Annika must have finally fallen asleep because she wakes with a start in the darkened cabin. And in that moment she knows exactly what she is going to say.
SYDNEY
CHAPTER FORTY-THREE
2005
When Annika steps into the crowded arrival hall of Sydney’s Kingsford Smith Airport, she is astonished to see her mother waiting for her. She’s even more surprised when Eva throws her arms around her and says, ‘I’ve missed you, Annika. You were away for such a long time. I’m glad you’re home at last.’
She picks up Annika’s suitcase and as she rolls it towards the car park, she pats he
r daughter’s arm and says, ‘You must be tired after such a long flight.’ And she repeats, ‘It’s good to have you back.’

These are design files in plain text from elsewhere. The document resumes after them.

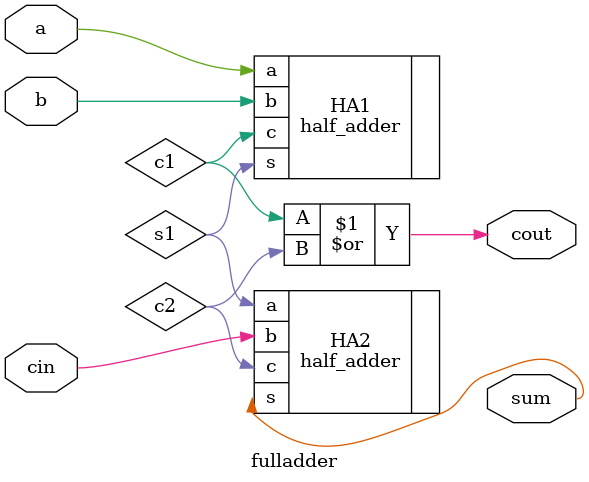
<source format=v>
module fulladder(input 	a, b, cin,
                 output     cout, sum);
	wire c1, c2, s1;

	half_adder HA1(.a(a), .b(b), .c(c1), .s(s1));
	half_adder HA2(.a(s1), .b(cin), .c(c2), .s(sum));

	assign cout = c1 | c2;
endmodule

</source>
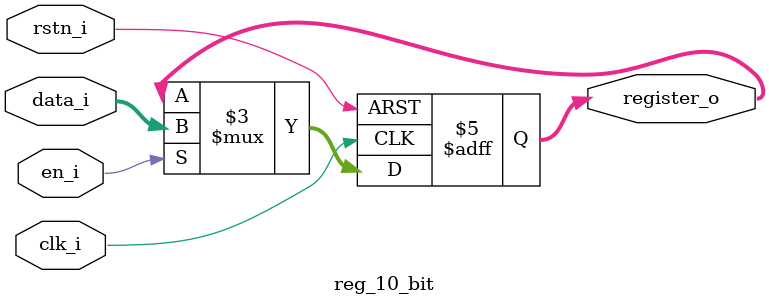
<source format=v>
module reg_10_bit(
    input      [9:0] data_i,             
    input            clk_i,           
    input            rstn_i,           
    input            en_i,            
    output reg [9:0] register_o       
    );
  
    
  always @( posedge clk_i or negedge rstn_i ) begin
      if ( !rstn_i ) register_o <= 0;
      else if ( en_i ) register_o <= data_i;
  end 
  
endmodule
</source>
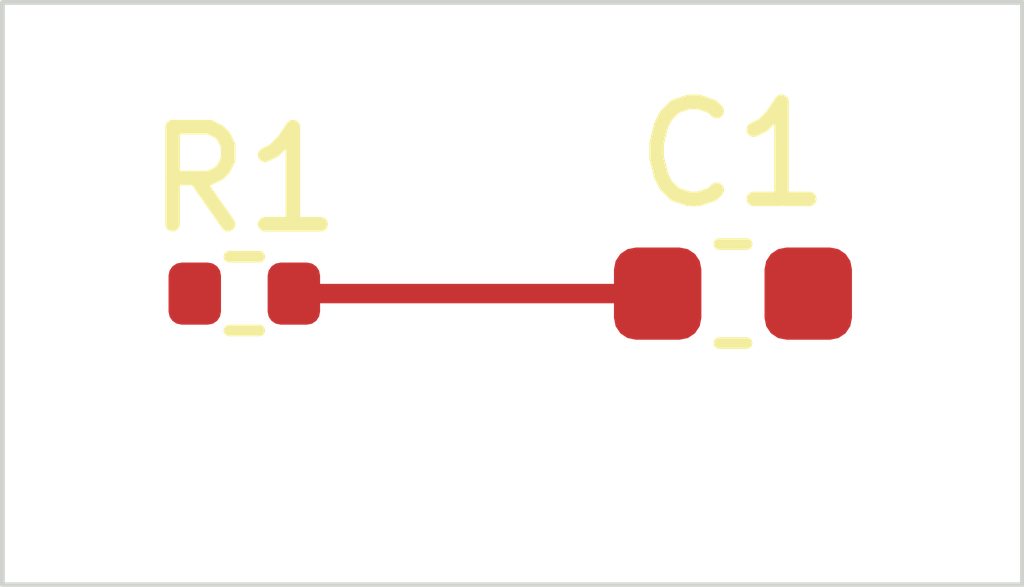
<source format=kicad_pcb>
(kicad_pcb
	(version 20240108)
	(generator "pcbnew")
	(generator_version "8.0")
	(general
		(thickness 1.6)
		(legacy_teardrops no)
	)
	(paper "A4")
	(layers
		(0 "F.Cu" signal)
		(31 "B.Cu" signal)
		(32 "B.Adhes" user "B.Adhesive")
		(33 "F.Adhes" user "F.Adhesive")
		(34 "B.Paste" user)
		(35 "F.Paste" user)
		(36 "B.SilkS" user "B.Silkscreen")
		(37 "F.SilkS" user "F.Silkscreen")
		(38 "B.Mask" user)
		(39 "F.Mask" user)
		(40 "Dwgs.User" user "User.Drawings")
		(41 "Cmts.User" user "User.Comments")
		(42 "Eco1.User" user "User.Eco1")
		(43 "Eco2.User" user "User.Eco2")
		(44 "Edge.Cuts" user)
		(45 "Margin" user)
		(46 "B.CrtYd" user "B.Courtyard")
		(47 "F.CrtYd" user "F.Courtyard")
		(48 "B.Fab" user)
		(49 "F.Fab" user)
		(50 "User.1" user)
		(51 "User.2" user)
		(52 "User.3" user)
		(53 "User.4" user)
		(54 "User.5" user)
		(55 "User.6" user)
		(56 "User.7" user)
		(57 "User.8" user)
		(58 "User.9" user)
	)
	(setup
		(pad_to_mask_clearance 0)
		(allow_soldermask_bridges_in_footprints no)
		(pcbplotparams
			(layerselection 0x00010fc_ffffffff)
			(plot_on_all_layers_selection 0x0000000_00000000)
			(disableapertmacros no)
			(usegerberextensions no)
			(usegerberattributes yes)
			(usegerberadvancedattributes yes)
			(creategerberjobfile yes)
			(dashed_line_dash_ratio 12.000000)
			(dashed_line_gap_ratio 3.000000)
			(svgprecision 4)
			(plotframeref no)
			(viasonmask no)
			(mode 1)
			(useauxorigin no)
			(hpglpennumber 1)
			(hpglpenspeed 20)
			(hpglpendiameter 15.000000)
			(pdf_front_fp_property_popups yes)
			(pdf_back_fp_property_popups yes)
			(dxfpolygonmode yes)
			(dxfimperialunits yes)
			(dxfusepcbnewfont yes)
			(psnegative no)
			(psa4output no)
			(plotreference yes)
			(plotvalue yes)
			(plotfptext yes)
			(plotinvisibletext no)
			(sketchpadsonfab no)
			(subtractmaskfromsilk no)
			(outputformat 1)
			(mirror no)
			(drillshape 1)
			(scaleselection 1)
			(outputdirectory "")
		)
	)
	(net 0 "")
	(net 1 "unconnected-(C1-Pad2)")
	(net 2 "Net-(C1-Pad1)")
	(net 3 "unconnected-(R1-Pad1)")
	(footprint "Capacitor_SMD:C_0603_1608Metric" (layer "F.Cu") (at 155.02 105))
	(footprint "Resistor_SMD:R_0402_1005Metric" (layer "F.Cu") (at 149.99 105))
	(gr_rect
		(start 147.5 102)
		(end 158 108)
		(stroke
			(width 0.05)
			(type default)
		)
		(fill none)
		(layer "Edge.Cuts")
		(uuid "fa996dc7-bc7c-4743-a4bb-8ac7f7b96d40")
	)
	(segment
		(start 150.5 105)
		(end 154.54 105)
		(width 0.2)
		(layer "F.Cu")
		(net 2)
		(uuid "72f310fa-18e2-45d6-94b3-126baa5b9de7")
	)
)

</source>
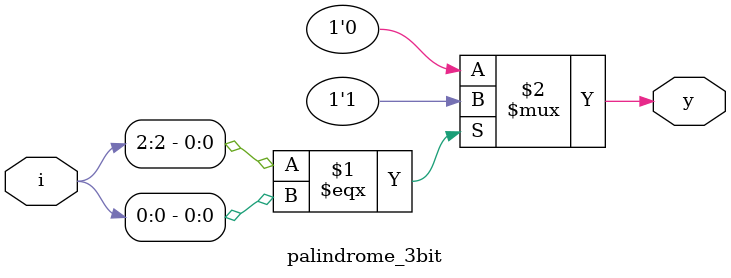
<source format=v>
module palindrome_3bit(input [2:0]i,output y);
  assign y=((i[2]===i[0])?1'b1:1'b0);
endmodule

</source>
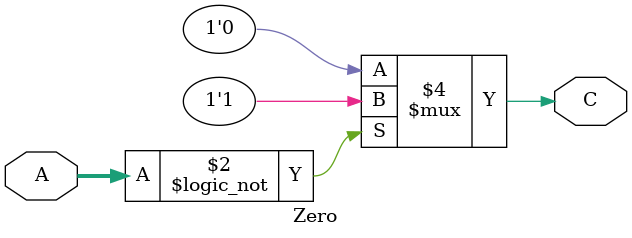
<source format=sv>
`timescale 1ns / 1ps


module Zero(input logic [7:0]A,
            output logic C);
    always_comb begin
        if (A == 8'b00000000)
            C = 1;
        else
            C = 0;
    end
    
endmodule

</source>
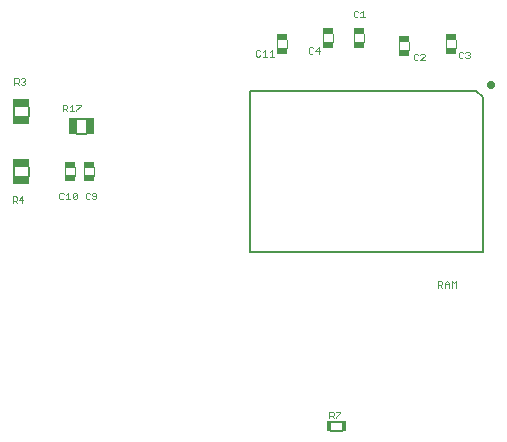
<source format=gto>
G75*
%MOIN*%
%OFA0B0*%
%FSLAX25Y25*%
%IPPOS*%
%LPD*%
%AMOC8*
5,1,8,0,0,1.08239X$1,22.5*
%
%ADD10C,0.00600*%
%ADD11R,0.05512X0.02559*%
%ADD12C,0.00300*%
%ADD13R,0.02559X0.05512*%
%ADD14C,0.00400*%
%ADD15R,0.03740X0.01969*%
%ADD16C,0.01969*%
%ADD17R,0.01600X0.03400*%
D10*
X0059300Y0115186D02*
X0059300Y0118414D01*
X0064300Y0118414D02*
X0064300Y0115186D01*
X0080186Y0129300D02*
X0083414Y0129300D01*
X0083414Y0134300D02*
X0080186Y0134300D01*
X0064300Y0135186D02*
X0064300Y0138414D01*
X0059300Y0138414D02*
X0059300Y0135186D01*
X0138070Y0143719D02*
X0138070Y0089881D01*
X0215530Y0089881D01*
X0215530Y0141621D01*
X0213432Y0143719D01*
X0138070Y0143719D01*
X0165099Y0033202D02*
X0168501Y0033202D01*
X0168501Y0030398D02*
X0165099Y0030398D01*
D11*
X0061806Y0113920D03*
X0061806Y0119720D03*
X0061794Y0133880D03*
X0061794Y0139680D03*
D12*
X0058825Y0108427D02*
X0058825Y0106325D01*
X0058825Y0107026D02*
X0059876Y0107026D01*
X0060226Y0107376D01*
X0060226Y0108076D01*
X0059876Y0108427D01*
X0058825Y0108427D01*
X0059526Y0107026D02*
X0060226Y0106325D01*
X0061035Y0107376D02*
X0062436Y0107376D01*
X0062086Y0108427D02*
X0061035Y0107376D01*
X0062086Y0106325D02*
X0062086Y0108427D01*
X0074450Y0107925D02*
X0074800Y0107575D01*
X0075501Y0107575D01*
X0075851Y0107925D01*
X0076660Y0107575D02*
X0078061Y0107575D01*
X0077360Y0107575D02*
X0077360Y0109677D01*
X0076660Y0108976D01*
X0075851Y0109326D02*
X0075501Y0109677D01*
X0074800Y0109677D01*
X0074450Y0109326D01*
X0074450Y0107925D01*
X0078870Y0107925D02*
X0078870Y0109326D01*
X0079220Y0109677D01*
X0079921Y0109677D01*
X0080271Y0109326D01*
X0078870Y0107925D01*
X0079220Y0107575D01*
X0079921Y0107575D01*
X0080271Y0107925D01*
X0080271Y0109326D01*
X0083200Y0109326D02*
X0083200Y0107925D01*
X0083550Y0107575D01*
X0084251Y0107575D01*
X0084601Y0107925D01*
X0085410Y0107925D02*
X0085760Y0107575D01*
X0086461Y0107575D01*
X0086811Y0107925D01*
X0086811Y0109326D01*
X0086461Y0109677D01*
X0085760Y0109677D01*
X0085410Y0109326D01*
X0085410Y0108976D01*
X0085760Y0108626D01*
X0086811Y0108626D01*
X0084601Y0109326D02*
X0084251Y0109677D01*
X0083550Y0109677D01*
X0083200Y0109326D01*
X0080120Y0136950D02*
X0080120Y0137300D01*
X0081521Y0138701D01*
X0081521Y0139052D01*
X0080120Y0139052D01*
X0078610Y0139052D02*
X0078610Y0136950D01*
X0077910Y0136950D02*
X0079311Y0136950D01*
X0077910Y0138351D02*
X0078610Y0139052D01*
X0077101Y0138701D02*
X0077101Y0138001D01*
X0076751Y0137651D01*
X0075700Y0137651D01*
X0076401Y0137651D02*
X0077101Y0136950D01*
X0075700Y0136950D02*
X0075700Y0139052D01*
X0076751Y0139052D01*
X0077101Y0138701D01*
X0063061Y0146050D02*
X0062711Y0145700D01*
X0062010Y0145700D01*
X0061660Y0146050D01*
X0060851Y0145700D02*
X0060151Y0146401D01*
X0060501Y0146401D02*
X0059450Y0146401D01*
X0059450Y0145700D02*
X0059450Y0147802D01*
X0060501Y0147802D01*
X0060851Y0147451D01*
X0060851Y0146751D01*
X0060501Y0146401D01*
X0061660Y0147451D02*
X0062010Y0147802D01*
X0062711Y0147802D01*
X0063061Y0147451D01*
X0063061Y0147101D01*
X0062711Y0146751D01*
X0063061Y0146401D01*
X0063061Y0146050D01*
X0062711Y0146751D02*
X0062360Y0146751D01*
X0140075Y0155425D02*
X0140425Y0155075D01*
X0141126Y0155075D01*
X0141476Y0155425D01*
X0142285Y0155075D02*
X0143686Y0155075D01*
X0142985Y0155075D02*
X0142985Y0157177D01*
X0142285Y0156476D01*
X0141476Y0156826D02*
X0141126Y0157177D01*
X0140425Y0157177D01*
X0140075Y0156826D01*
X0140075Y0155425D01*
X0144495Y0155075D02*
X0145896Y0155075D01*
X0145195Y0155075D02*
X0145195Y0157177D01*
X0144495Y0156476D01*
X0157575Y0156363D02*
X0157925Y0156013D01*
X0158626Y0156013D01*
X0158976Y0156363D01*
X0159785Y0157063D02*
X0161186Y0157063D01*
X0160836Y0156013D02*
X0160836Y0158114D01*
X0159785Y0157063D01*
X0158976Y0157764D02*
X0158626Y0158114D01*
X0157925Y0158114D01*
X0157575Y0157764D01*
X0157575Y0156363D01*
X0172575Y0168550D02*
X0172925Y0168200D01*
X0173626Y0168200D01*
X0173976Y0168550D01*
X0174785Y0168200D02*
X0176186Y0168200D01*
X0175485Y0168200D02*
X0175485Y0170302D01*
X0174785Y0169601D01*
X0173976Y0169951D02*
X0173626Y0170302D01*
X0172925Y0170302D01*
X0172575Y0169951D01*
X0172575Y0168550D01*
X0192575Y0155576D02*
X0192575Y0154175D01*
X0192925Y0153825D01*
X0193626Y0153825D01*
X0193976Y0154175D01*
X0194785Y0153825D02*
X0196186Y0155226D01*
X0196186Y0155576D01*
X0195836Y0155927D01*
X0195135Y0155927D01*
X0194785Y0155576D01*
X0193976Y0155576D02*
X0193626Y0155927D01*
X0192925Y0155927D01*
X0192575Y0155576D01*
X0194785Y0153825D02*
X0196186Y0153825D01*
X0207575Y0154800D02*
X0207925Y0154450D01*
X0208626Y0154450D01*
X0208976Y0154800D01*
X0209785Y0154800D02*
X0210135Y0154450D01*
X0210836Y0154450D01*
X0211186Y0154800D01*
X0211186Y0155151D01*
X0210836Y0155501D01*
X0210485Y0155501D01*
X0210836Y0155501D02*
X0211186Y0155851D01*
X0211186Y0156201D01*
X0210836Y0156552D01*
X0210135Y0156552D01*
X0209785Y0156201D01*
X0208976Y0156201D02*
X0208626Y0156552D01*
X0207925Y0156552D01*
X0207575Y0156201D01*
X0207575Y0154800D01*
X0206547Y0080183D02*
X0206547Y0078081D01*
X0205146Y0078081D02*
X0205146Y0080183D01*
X0205846Y0079483D01*
X0206547Y0080183D01*
X0204337Y0079483D02*
X0204337Y0078081D01*
X0204337Y0079132D02*
X0202936Y0079132D01*
X0202936Y0079483D02*
X0203636Y0080183D01*
X0204337Y0079483D01*
X0202936Y0079483D02*
X0202936Y0078081D01*
X0202127Y0078081D02*
X0201426Y0078782D01*
X0201777Y0078782D02*
X0200726Y0078782D01*
X0200726Y0078081D02*
X0200726Y0080183D01*
X0201777Y0080183D01*
X0202127Y0079833D01*
X0202127Y0079132D01*
X0201777Y0078782D01*
X0168061Y0036552D02*
X0166660Y0036552D01*
X0165851Y0036201D02*
X0165851Y0035501D01*
X0165501Y0035151D01*
X0164450Y0035151D01*
X0165151Y0035151D02*
X0165851Y0034450D01*
X0166660Y0034450D02*
X0166660Y0034800D01*
X0168061Y0036201D01*
X0168061Y0036552D01*
X0165851Y0036201D02*
X0165501Y0036552D01*
X0164450Y0036552D01*
X0164450Y0034450D01*
D13*
X0084680Y0131806D03*
X0078880Y0131806D03*
D14*
X0079700Y0118202D02*
X0079700Y0115398D01*
X0082599Y0115398D02*
X0082599Y0118202D01*
X0085950Y0118202D02*
X0085950Y0115398D01*
X0076349Y0115398D02*
X0076349Y0118202D01*
X0146974Y0157898D02*
X0146974Y0160702D01*
X0150325Y0160702D02*
X0150325Y0157898D01*
X0162287Y0159773D02*
X0162287Y0162577D01*
X0165637Y0162577D02*
X0165637Y0159773D01*
X0172599Y0159773D02*
X0172599Y0162577D01*
X0175950Y0162577D02*
X0175950Y0159773D01*
X0187599Y0160077D02*
X0187599Y0157273D01*
X0190950Y0157273D02*
X0190950Y0160077D01*
X0203224Y0160702D02*
X0203224Y0157898D01*
X0206575Y0157898D02*
X0206575Y0160702D01*
D15*
X0204905Y0161584D03*
X0204905Y0156984D03*
X0189280Y0156359D03*
X0189280Y0160959D03*
X0174280Y0158859D03*
X0174280Y0163459D03*
X0163967Y0163459D03*
X0163967Y0158859D03*
X0148655Y0156984D03*
X0148655Y0161584D03*
X0084280Y0119084D03*
X0084280Y0114484D03*
X0078030Y0114484D03*
X0078030Y0119084D03*
D16*
X0217991Y0145589D02*
X0217993Y0145628D01*
X0217999Y0145667D01*
X0218009Y0145705D01*
X0218022Y0145742D01*
X0218039Y0145777D01*
X0218059Y0145811D01*
X0218083Y0145842D01*
X0218110Y0145871D01*
X0218139Y0145897D01*
X0218171Y0145920D01*
X0218205Y0145940D01*
X0218241Y0145956D01*
X0218278Y0145968D01*
X0218317Y0145977D01*
X0218356Y0145982D01*
X0218395Y0145983D01*
X0218434Y0145980D01*
X0218473Y0145973D01*
X0218510Y0145962D01*
X0218547Y0145948D01*
X0218582Y0145930D01*
X0218615Y0145909D01*
X0218646Y0145884D01*
X0218674Y0145857D01*
X0218699Y0145827D01*
X0218721Y0145794D01*
X0218740Y0145760D01*
X0218755Y0145724D01*
X0218767Y0145686D01*
X0218775Y0145648D01*
X0218779Y0145609D01*
X0218779Y0145569D01*
X0218775Y0145530D01*
X0218767Y0145492D01*
X0218755Y0145454D01*
X0218740Y0145418D01*
X0218721Y0145384D01*
X0218699Y0145351D01*
X0218674Y0145321D01*
X0218646Y0145294D01*
X0218615Y0145269D01*
X0218582Y0145248D01*
X0218547Y0145230D01*
X0218510Y0145216D01*
X0218473Y0145205D01*
X0218434Y0145198D01*
X0218395Y0145195D01*
X0218356Y0145196D01*
X0218317Y0145201D01*
X0218278Y0145210D01*
X0218241Y0145222D01*
X0218205Y0145238D01*
X0218171Y0145258D01*
X0218139Y0145281D01*
X0218110Y0145307D01*
X0218083Y0145336D01*
X0218059Y0145367D01*
X0218039Y0145401D01*
X0218022Y0145436D01*
X0218009Y0145473D01*
X0217999Y0145511D01*
X0217993Y0145550D01*
X0217991Y0145589D01*
D17*
X0169300Y0031800D03*
X0164300Y0031800D03*
M02*

</source>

Annika glances at her mother. Eva is not usually so demonstrative, and she decides this is a good omen. She can’t wait to tell her about Dov, or to reveal that she has found out the secret that Marika has guarded all her life, but at the same time she feels nervous at the prospect of revealing both these things — particularly the latter. It is such explosive, potentially destructive information. What if she says too much, shakes her mother’s confidence about her own identity, and destroys her relationship with Marika?
‘Your hands are shaking, you look as pale as a ghost,’ Eva says. ‘I hope you didn’t pick something up on your travels. You have to be so careful on flights these days.’
‘I’m fine, don’t fuss.’
‘I can’t wait to hear all about your trip,’ Eva says as she hauls Annika’s suitcase into the boot of her green Toyota. ‘You didn’t say much on the phone, I was worried about you. So tell me, what was Budapest like?’
‘Let’s wait till we get home. I’m tired, I couldn’t sleep on the plane, and I’m dying for a cup of tea,’ Annika mumbles, and closes her eyes while Eva drives.
From time to time she opens her eyes. Although it’s early June, the weather is mild with the bright freshness of early winter. The bright blue bays of Sydney Harbour are dotted with white yachts, their spinnakers swelling in the nor’easter. In parks beside the road, Moreton Bay figs cast wide circles of shade on emerald lawns. Annika takes a deep breath. It was good to be back.
Inside her apartment, Eva bustles around the kitchen, taking out mugs and filling the kettle. Annika glances out of the window, and sees a flash of olive and scarlet, and hears the metallic twittering of lorikeets flying towards the umbrella tree. The bright red berries of the cotoneaster make a mess on the paving of the courtyard, and the narrow leaves of the stringybarks shiver in the breeze. The brightness of the light pouring from the sky makes her heart skip. She feels her resolve wavering. How can she leave this behind and move to Tel Aviv?